I’ve written previously about development of Tableau analytics capability from single user to multiple teams across an organization. This article is intended for those who may have first installed Tableau Server to enable folks outside their own sphere to interact with their Tableau creations. For the way ahead, it presents a few guidelines for successful development and deployment that data analysts should internalize as their analytics product grows.
The theme is, from the very start, to develop dashboards as if they serve hundreds of users and access millions of data records. If you do that, then as your analytical tools grow in usefulness and popularity, you’ll avoid difficult conversions and retooling later.

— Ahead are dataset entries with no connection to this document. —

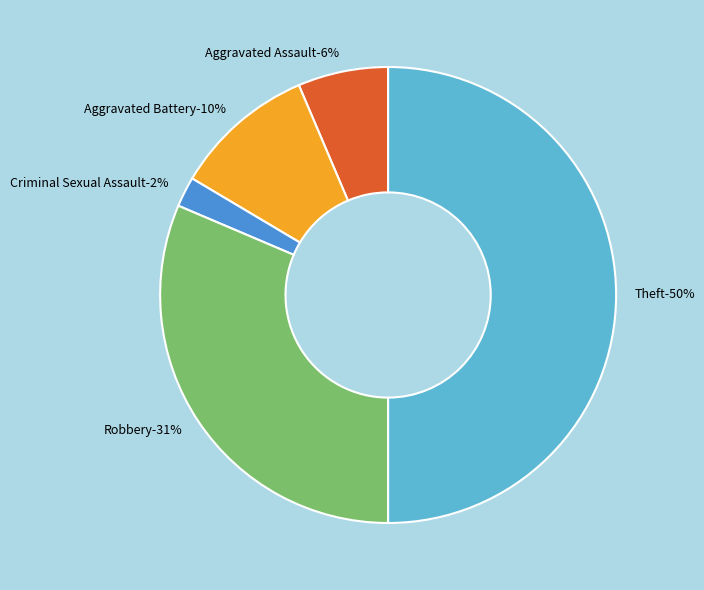

Rank the categories by value from highest to lowest.

Theft, Robbery, Aggravated Battery, Aggravated Assault, Criminal Sexual Assault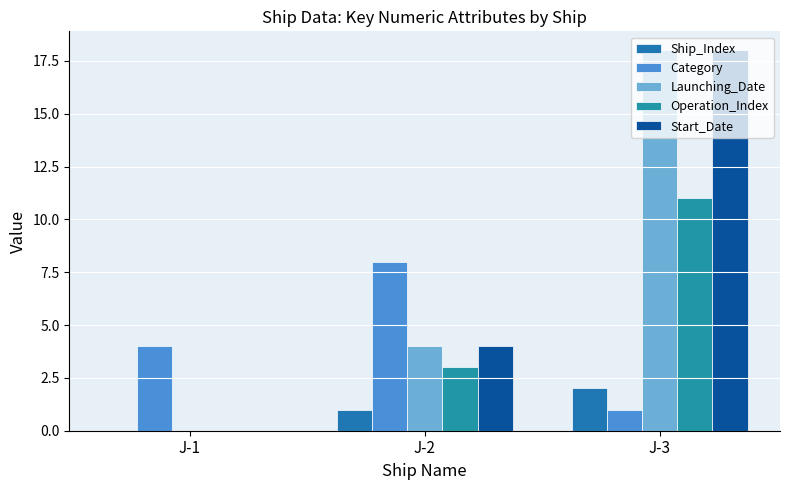

What are all the series names shown in the legend?

Ship_Index, Category, Launching_Date, Operation_Index, Start_Date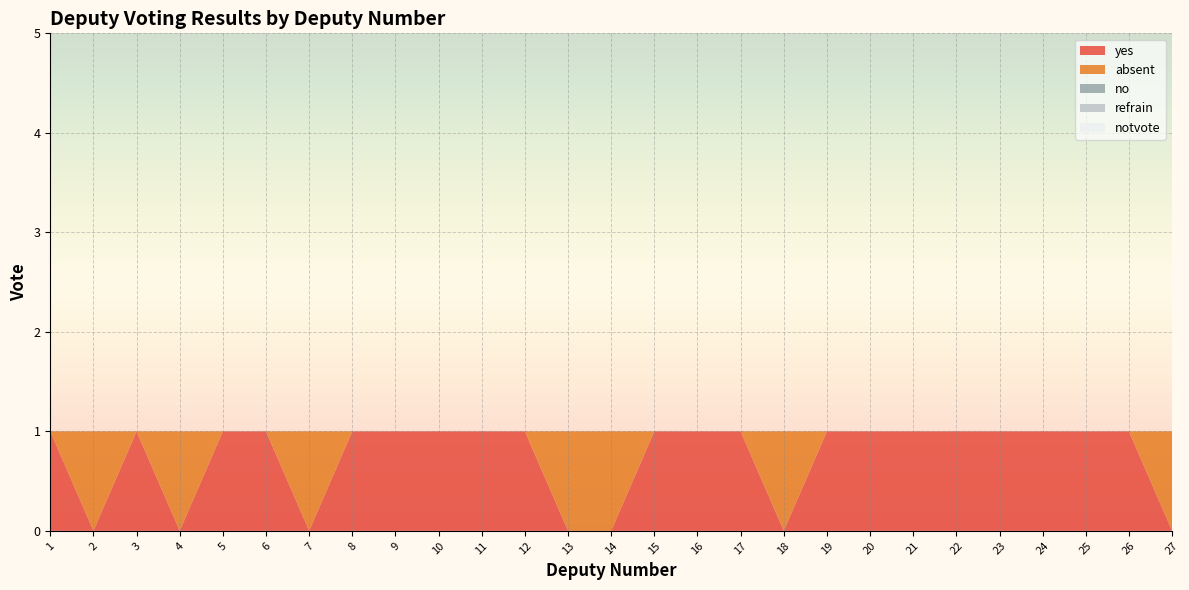

Reading left to right, transcribe all the data shown in this chart.

yes: 1	0	1	0	1	1	0	1	1	1	1	1	0	0	1	1	1	0	1	1	1	1	1	1	1	1	0
absent: 0	1	0	1	0	0	1	0	0	0	0	0	1	1	0	0	0	1	0	0	0	0	0	0	0	0	1
no: 0	0	0	0	0	0	0	0	0	0	0	0	0	0	0	0	0	0	0	0	0	0	0	0	0	0	0
refrain: 0	0	0	0	0	0	0	0	0	0	0	0	0	0	0	0	0	0	0	0	0	0	0	0	0	0	0
notvote: 0	0	0	0	0	0	0	0	0	0	0	0	0	0	0	0	0	0	0	0	0	0	0	0	0	0	0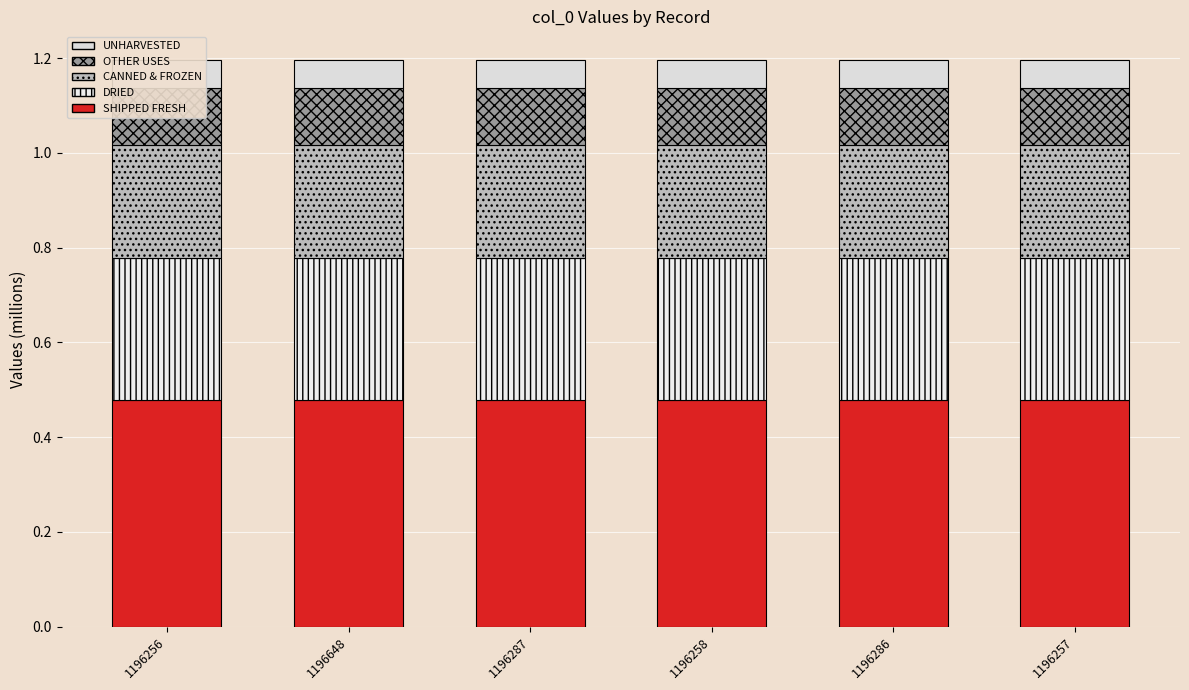

List the series in order of their peak value, lowest first.

UNHARVESTED, OTHER USES, CANNED & FROZEN, DRIED, SHIPPED FRESH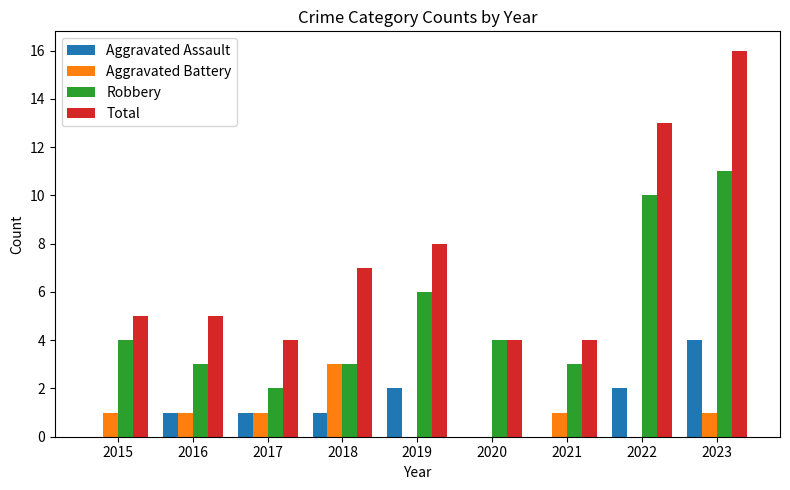

Reading left to right, extract all data points from this chart.

Aggravated Assault: 2015=0	2016=1	2017=1	2018=1	2019=2	2020=0	2021=0	2022=2	2023=4
Aggravated Battery: 2015=1	2016=1	2017=1	2018=3	2019=0	2020=0	2021=1	2022=0	2023=1
Robbery: 2015=4	2016=3	2017=2	2018=3	2019=6	2020=4	2021=3	2022=10	2023=11
Total: 2015=5	2016=5	2017=4	2018=7	2019=8	2020=4	2021=4	2022=13	2023=16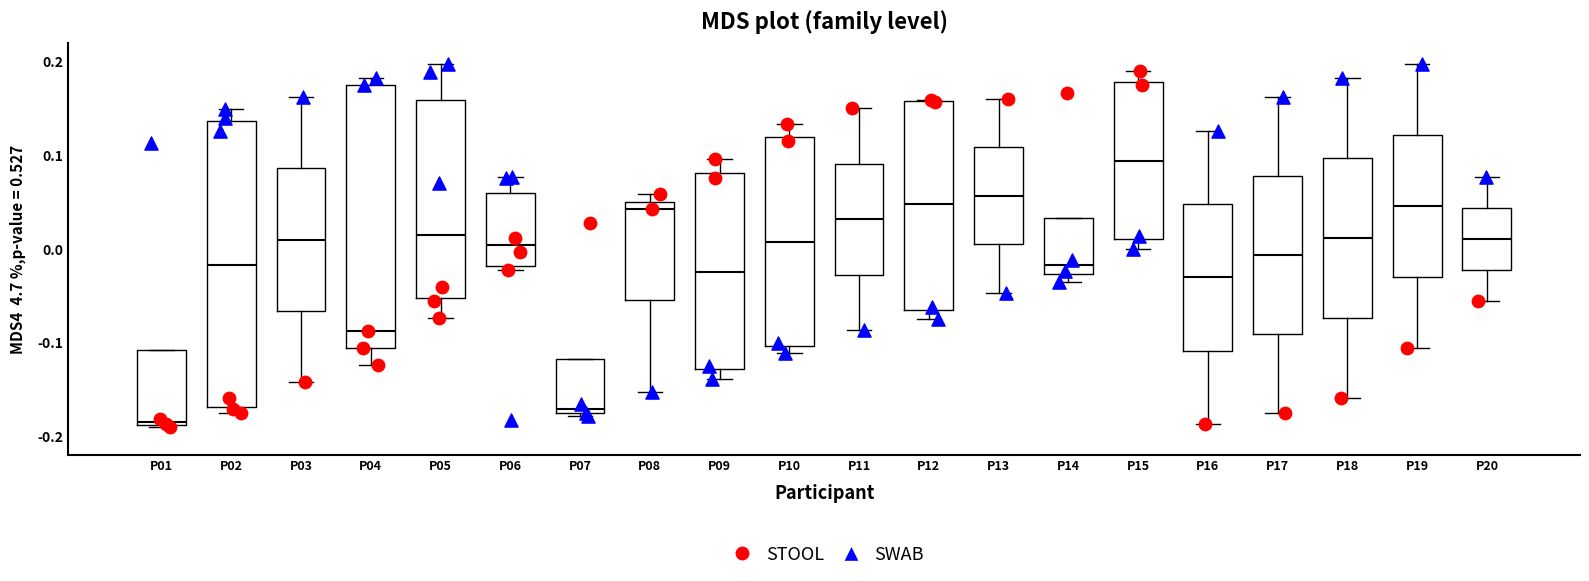

Where is the upper edge of the box for P11 on the y-axis? The values are not printed on the chart, so give them approximately, as read against the axis.

0.09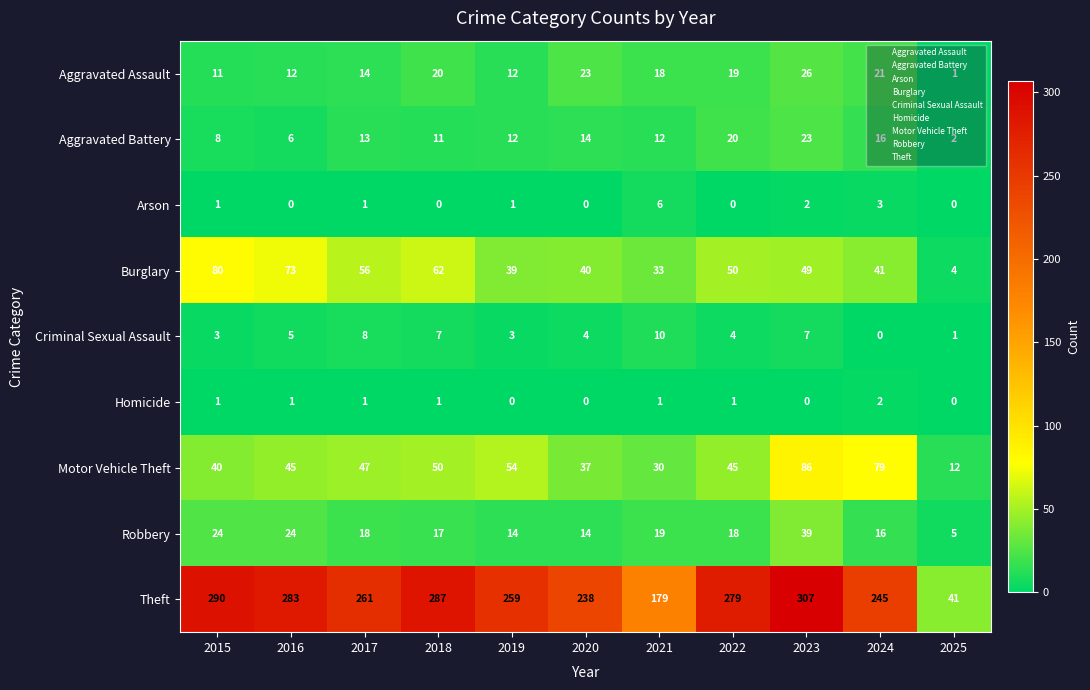

Rank the series by their maximum value, from lowest to highest.

Homicide, Arson, Criminal Sexual Assault, Aggravated Battery, Aggravated Assault, Robbery, Burglary, Motor Vehicle Theft, Theft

Use a Relational Database to Integrate Data
Tableau offers different ways to blend, union, or join data from within the tool, detailed in this webinar (login required). While each of these techniques has its place, the performant option for data of any volume is to do that work at the database level. As the webinar details, Tableau performs best against dimensional star or snowflake database designs. Relational database management systems (DMBS) like SQL Server, MySQL, Oracle, Teradata and the like excel at managing such schemas at scale.
This isn’t to diminish the value of non-relational NoSQL data platforms. Relational DBMS best suits Tableau because Tableau works best with data shaped according to relational principles: data structured in rows and columns, each column always contains the same kind of data, columns don’t contain embedded structures, and so on. In addition, well configured relational databases can house as much data as Tableau can practically handle. I write this as I wait for a test dashboard to populate, one summarizing ~20 million records: it is at 12 minutes and counting. This site recounts an example of a dashboard with better response time working with over 2.5 million marks (data points).
Finally, using a DBMS to gather analytics data provides a central data server that can support many different analyses. Rather than repeating similar integrations in separate Tableau data sources, each integration can be done once over all reports in the database.
Separate Development and Test from Production
There are many ways to organize Tableau workbook development, test, and deployment, but one thing they all have in common is that development and test environments are distinct from production. If you’re just starting out, then perhaps setting up a test project and production project on your Tableau server site will suffice. Your work pattern might be to develop on your desktop, publish to test to review and share your work for approval, and publish to production when it is fully vetted.
The test project gives you a location not only for testing, but also for various types of workbooks that are worth keeping for a while but, for whatever reason, aren’t appropriate for production. For example, a special purpose version of an analysis for a specific user, or a pilot analysis to see if it resonates with your user community.
Build a process that fits your organization for migration of workbooks from test to production so that you can maintain quality control. And by all means give all of your production users access to the test project so that they can participate in test and approval.
Set Up a Feedback Mailbox
Even if you are the lone analyst building and publishing visualizations, go ahead and set up a team mailbox on your organization’s email server. Put a “questions and feedback” link to your inbox on your dashboards, and publicize it among your user community as the way to communicate about your Tableau dashboards.
As your analytics product grows in importance, hopefully your team will grow accordingly. Establishing the shared inbox early helps prevent a situation where one person (perhaps you) is the hero who must always be available.
Establish Development Standards
Right from the start, an analytics team should establish a standard look and feel for their dashboards and development standards for their workbooks and data sources.
Look and feel standards are important to establish a trademark image for your analytics product, but dashboard standards are about more than branding. Making all of your dashboards generally attractive and always arranged the same way has the effect of making dashboard components invisible to users, thereby making the data analyses more visible. Users should see what they expect every time they open a new dashboard, with no distractions and no fumbling to find definitions, filters, and parameters.
Dashboard standards should specify things like use of colors and fonts, placement of headings, filters, visualizations, tool-tip content, etc. Here’s an example of a Tableau standards document for an organization, and here’s a page describing a style guide on Tableau Public.
Beyond dashboard standards, a budding Tableau team should specify workbook and data source coding standards. Just as standard dashboards make data visible to users, standard workbooks and SQL queries save developers a cognitive step when they open one up to enhance or maintain it. Imagine opening up a workbook and finding calculated field names Calculation1, Calculation2, and so on! Here’s a link to a Tableau development standards page, and here’s an example of a SQL development standard (pdf).
Finally, establish a peer review process to ensure the standards are followed. Workbooks and data sources should have affirmative peer approval before they move from test to production.
By building performant relational data sources, separating test from production, setting up a feedback inbox, and setting development standards, teams will go far to establish a firm foundation for success as they start on their analytics product journey.